Читаем Впереди Авангарда полностью

Червяк сомнения, который уже неделю ползал по Ваниной душе, не успокаивался. Даже не спал. Что- то не выклёвывалась в зарайском милом коммунизме ожидаемая гармония. Шаткость строя нового нервами чуял Иван. Конец его, облом глупый и несуразный и думался ему, и снился.

– Чего – то не хватает. Не додумали самую малость. И ума не хватает – сообразить. – Грустно думал он.

Заснули все в кабинете. А утром они с Червонным, припухшие и помятые, с большими чемоданами уже летели в машине лидера к трапу самолёта «Зарайск- Москва» В столице их ждали не только деньги. Но и перемены. Настолько крутые, что нам с вами сейчас временно радостно за то, что энтузиасты коммунизма о них совершенно не догадывались. Кто их отгородил от преждевременного чувства больших душевных потрясений – неизвестно. Может кто- то из другого мира. А может просто мозги после пьянки не хотели нагружаться лишними нагрузками. Скорее всего – так он и было.


Глава двадцать первая

Не уходи, очарованье


Ваня – дурак любил писателей не только за то, что они умеют писать книжки. Он любил их в принципе. Живого писателя не довелось ему увидеть за двадцать пять лет проживания, а этот факт возносил абстрактный образ литератора практически на небеса и приравнивал его к полубогам. В воображении Ванином нарисован был большой писатель как портрет Льва Толстого, висевший в зарайской библиотеке. Белый от седой мудрости старец с бородой как у Создателя и глазами, в которых мудрость выглядела бездонной пропастью, откуда излучался волшебный пронизывающий свет сверхчеловеческого разума. Пальцы писателя опухли от постоянного держания ручки, вся одежда, обляпанная чернилами, никогда не менялась. Некогда было. Требовалось всегда беспрерывно писать. Ел он, не замечая процесса, всё, что иногда приносила ему либо Муза, либо, на худой конец, жена. Которую он, кстати, узнавал только по фотографии на рабочем столе. Спал литератор сидя и не выпуская ручку, а в сортир не ходил вообще, потому, что всё съеденное им и выпитое полностью переваривалось в ум и переправлялось прямиком в голову.

Червонный- Золотов часто встречал разных писателей в разных местах и нагло, обидно для Ивана, называл их мозговитыми хануриками. Лентяями и любителями пожить на халяву в Доме творчества возле Пицунды, врезать водки до соплей и зелёных чёртиков, погулять и потискать достойных представительниц прекрасной половины населения.

Но когда они на метле Бабы Яги- Тэтчер были доставлены в московскую квартиру лауреата всевозможных премий Яблонского – Забалуева, то, к счастью, не правы оказались оба.

Жил он на восемнадцатом этаже серого и длинного как весь Зарайск ( от вокзала до Тобола) здания, в двухкомнатной квартире, маленькой как прихожая в Ванином коммунистическом доме. И не было в квартире ничего волшебного и таинственного, всегда сопровождающего особенных мудрецов. Даже фортепиано или клавесина. В спальне у него стоял стол, пустой как тарелка перед обедом. Ни ручек, ни чернильниц и заполненной умными словами бумаги. Только полки с книгами по окружности обеих комнат от пола до потолка. Даже над супружеской кроватью к стене прибили шесть полок, весящих с книгами килограммов двести. Так что – Мир мог потерять лауреата внезапно и всего за одну секунду в одну из рядовых ночей.

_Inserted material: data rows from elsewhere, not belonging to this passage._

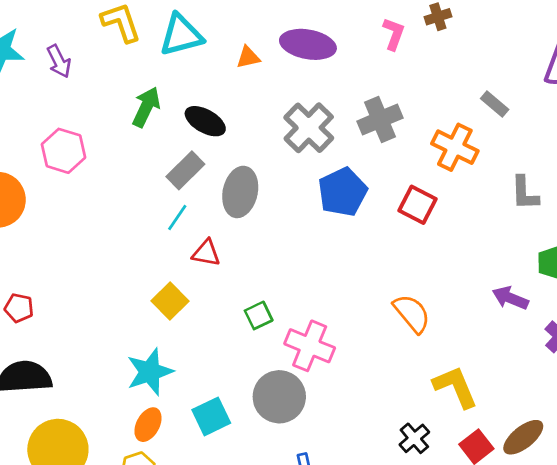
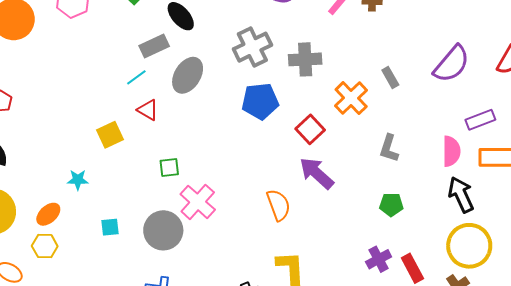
purple arrow: (510, 298) -> (317, 173), moved, size x1.4
cyan star: (150, 372) -> (78, 180), size x0.6
cyan square: (211, 416) -> (110, 227), size x0.7
orange ellipse: (148, 425) -> (48, 214), moved

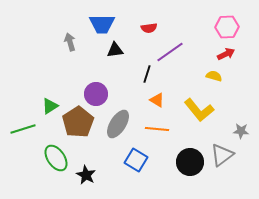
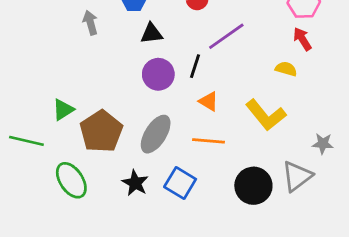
red arrow: (226, 54) -> (302, 39), turned -96
purple circle: (96, 94) -> (158, 74), moved
green line: (23, 129) -> (26, 141), turned 30
black star: (86, 175) -> (135, 183), moved

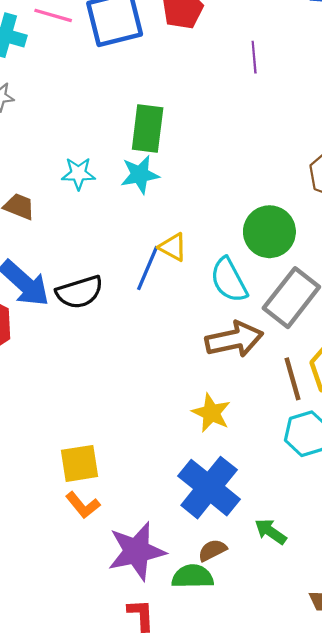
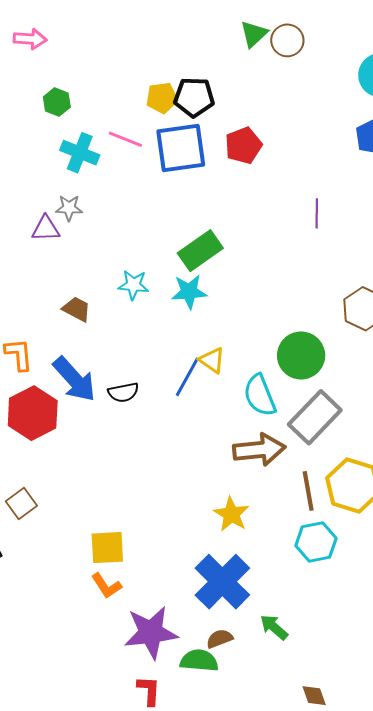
purple line: (254, 57) -> (317, 213), moved
green rectangle: (148, 128) -> (200, 251), turned 42
black semicircle: (79, 292) -> (123, 392), size x0.7

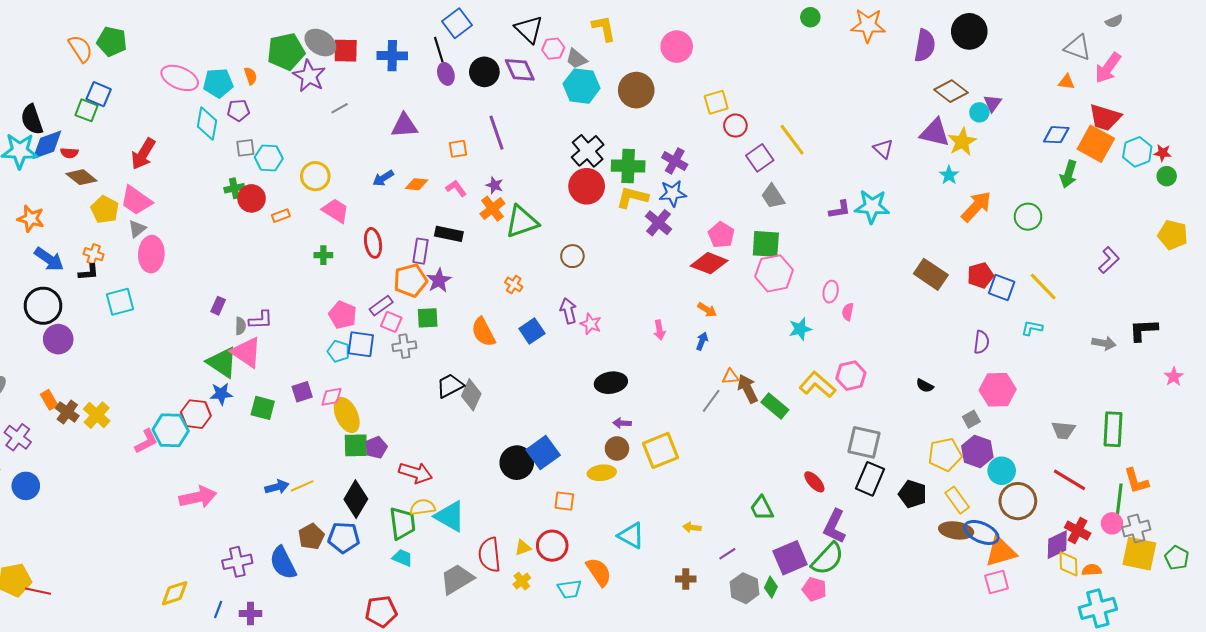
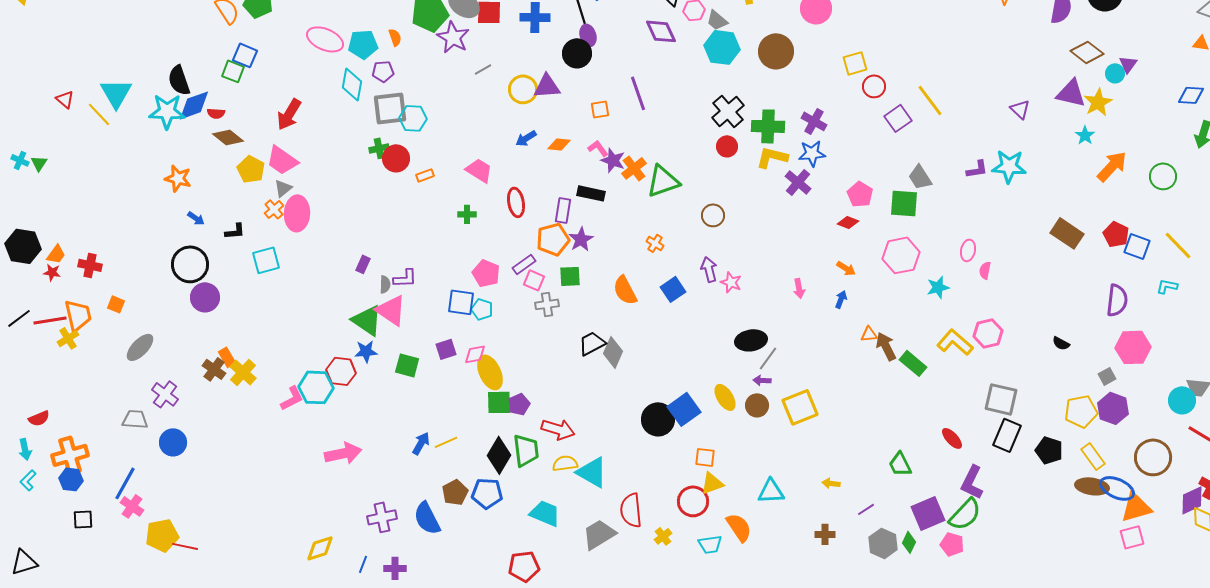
black circle: (484, 72) -> (577, 53), moved
gray square: (245, 148) -> (390, 108), size x1.8
yellow circle: (315, 176) -> (523, 89), moved
purple star: (494, 185) -> (613, 160), moved, size x1.4
red circle: (587, 186) -> (727, 146), size x0.6
gray trapezoid: (773, 196) -> (920, 177), moved
orange cross: (94, 254) -> (274, 209), moved, turned 30
blue arrow: (49, 259) -> (196, 218), size x0.6
red diamond: (709, 263) -> (848, 222), size x0.6
pink hexagon: (774, 273) -> (901, 255), moved
red pentagon: (980, 275) -> (1116, 234), turned -30
purple semicircle: (981, 342) -> (1117, 300), size x1.4
blue square: (361, 344) -> (461, 302), moved
orange rectangle: (49, 400) -> (227, 357), moved
gray line: (711, 401) -> (768, 358), moved
cyan circle: (1002, 471) -> (1182, 400), moved
yellow ellipse: (602, 473) -> (725, 397), moved, turned 64
blue arrow: (277, 487) -> (421, 443), turned -45
green trapezoid: (402, 523) -> (526, 450), moved
cyan triangle: (631, 536) -> (771, 491), turned -32
yellow triangle: (523, 548) -> (712, 483), moved, size x1.4
cyan trapezoid: (402, 558) -> (545, 513), size x1.5

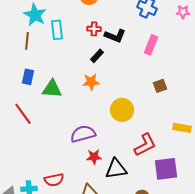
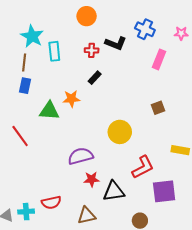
black L-shape: (115, 36) -> (116, 43), moved
pink rectangle: (151, 45) -> (159, 59), moved
blue rectangle: (28, 77) -> (25, 86), moved
orange star: (91, 82) -> (71, 99), moved

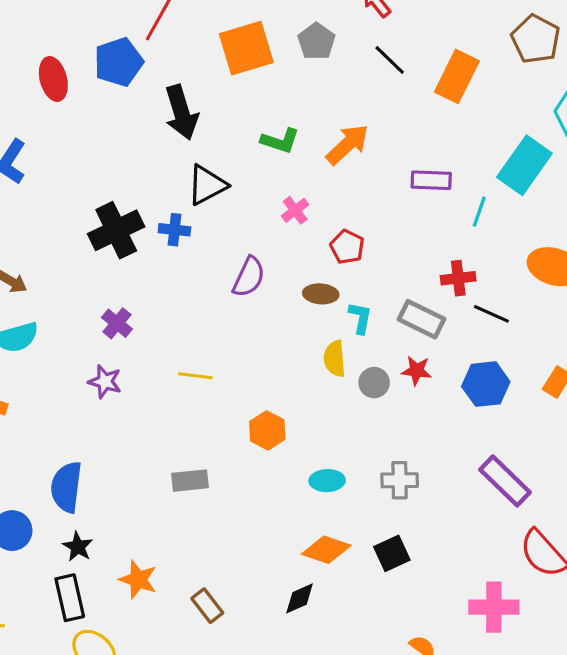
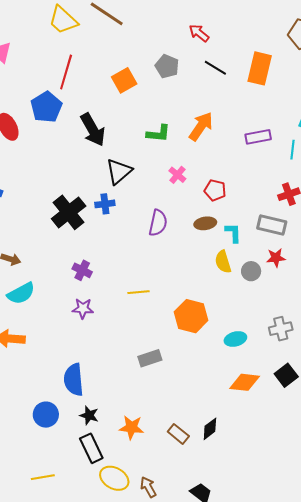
orange square: (246, 48) -> (124, 80), size x0.7
orange hexagon: (267, 430) -> (191, 316), size x1.4
black diamond: (300, 598) -> (210, 429), moved

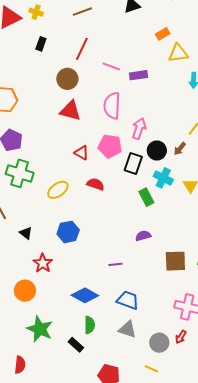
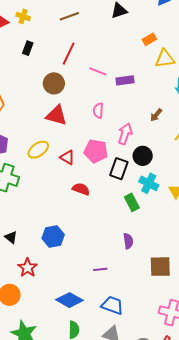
pink semicircle: (112, 106) -> (98, 111), size x0.6
brown arrow: (180, 149) -> (156, 115), moved
yellow ellipse: (58, 190) -> (38, 150), moved
purple semicircle: (143, 236) -> (128, 241), turned 98

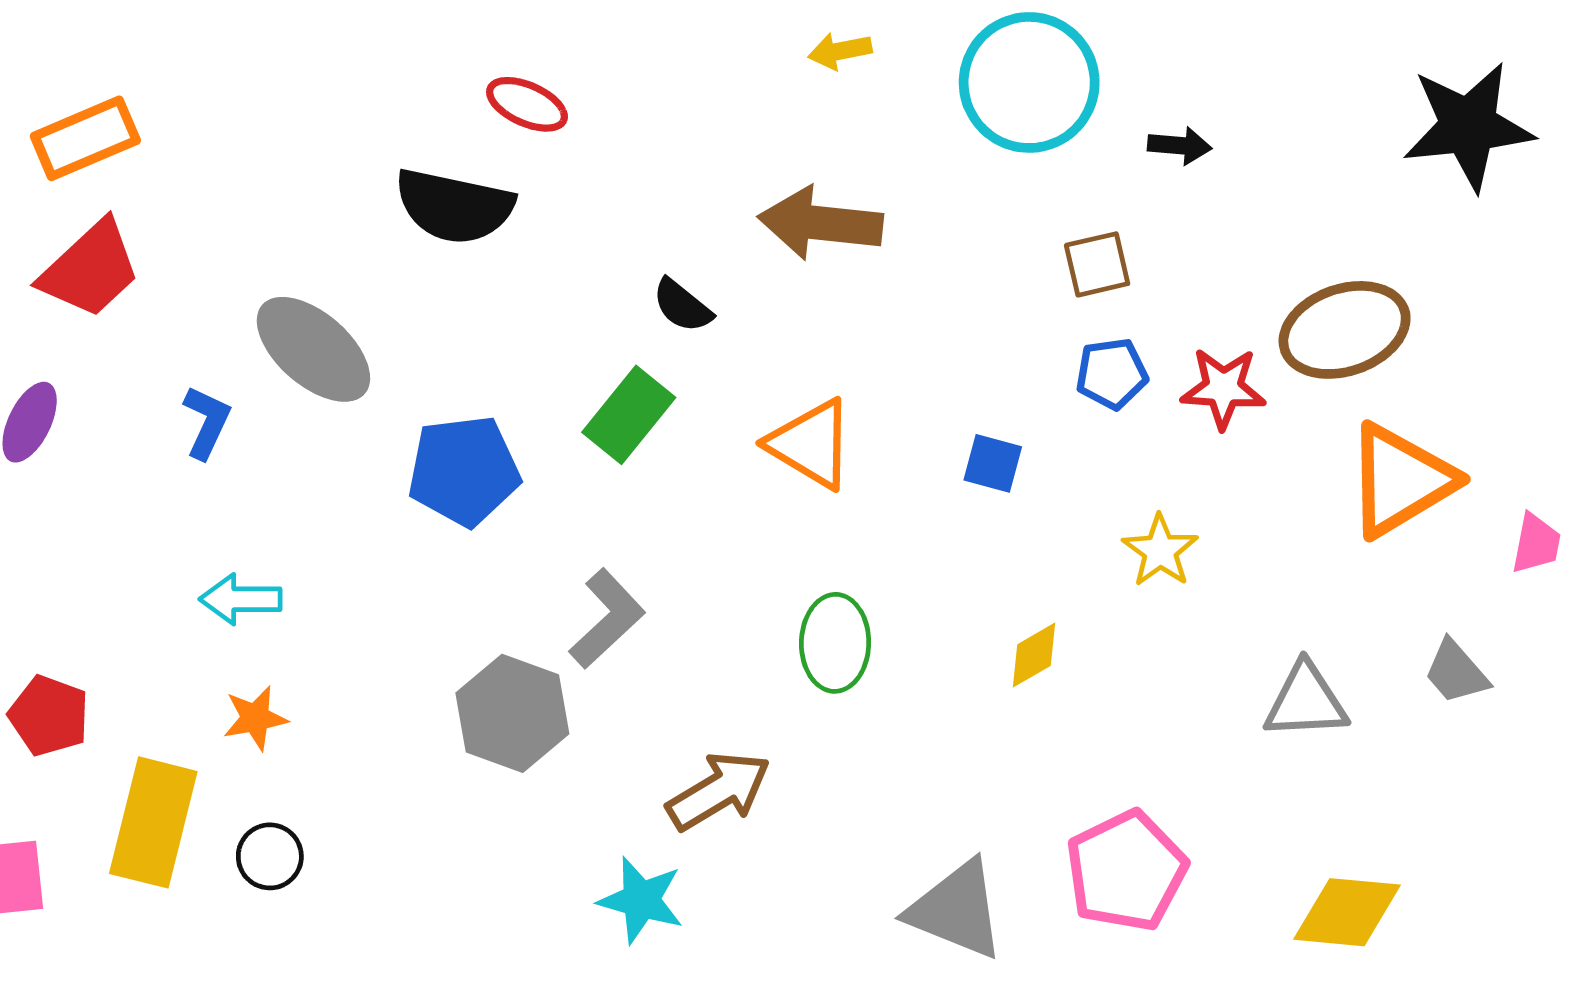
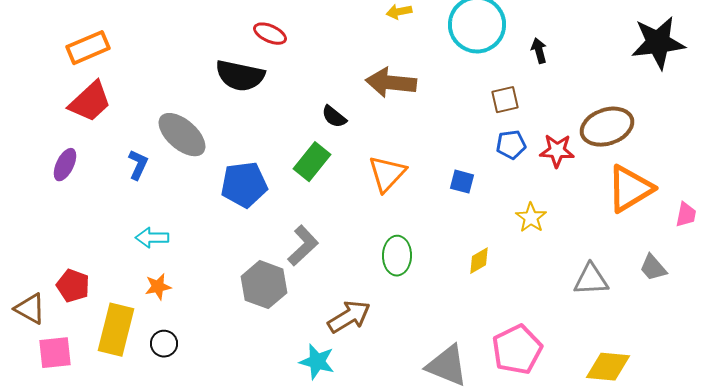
black arrow: (1180, 146) -> (539, 51), turned -110
orange triangle: (811, 444) -> (387, 174), turned 42

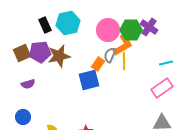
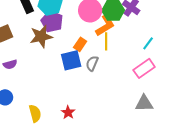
purple pentagon: (40, 52) -> (52, 21), moved, turned 30
gray semicircle: (110, 55) -> (92, 63), moved
cyan line: (166, 63) -> (148, 43), turned -40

Сам Яблонский – Забалуев был похож на зарайского водителя автобуса с четвертого маршрута. Лохматый, небритый дня три, с крошками от бутерброда на полинявшем до отсутствия цвета трико и весёлый. Только водитель автобуса свистел всякие мажорные мелодии, а писатель постоянно улыбался и беззвучно напевал что- то оптимистичное. Ему, оказалось, только неделю назад стукнуло пятьдесят и было заметно, что юбилей он отметил от широкой души и очень хорошего достатка. Иван Васильевич Яблонский встретил коммивояжеров в шестирублёвом трико, на которое смотреть было больно. Пузыри над коленями намекали на то, что писатель- человек набожный и беспрестанно ползает на коленях от иконы к иконе, впадая в глубокие поклоны. Но икон в квартире не было.

– Значит он так пишет.– Догадался Ваня.– Скрестит ноги как йог, чтобы мысли выталкивались сплошным потоком и клепает премиальные шедевры. Умно придумано.

Червонный первым подал ему руку и залился непонятной для восприятия речью, в которой мелькали знакомые слова «мир рукоплещет», «колоритные фабулы» и « просветительская миссия». Излагал мысль минут десять, а когда закончил – писатель был готов к обмороку, а Ивана подмывало дать дорогому Червонному в морду, что было невозможно с точки зрения святости этики и коммунистической морали.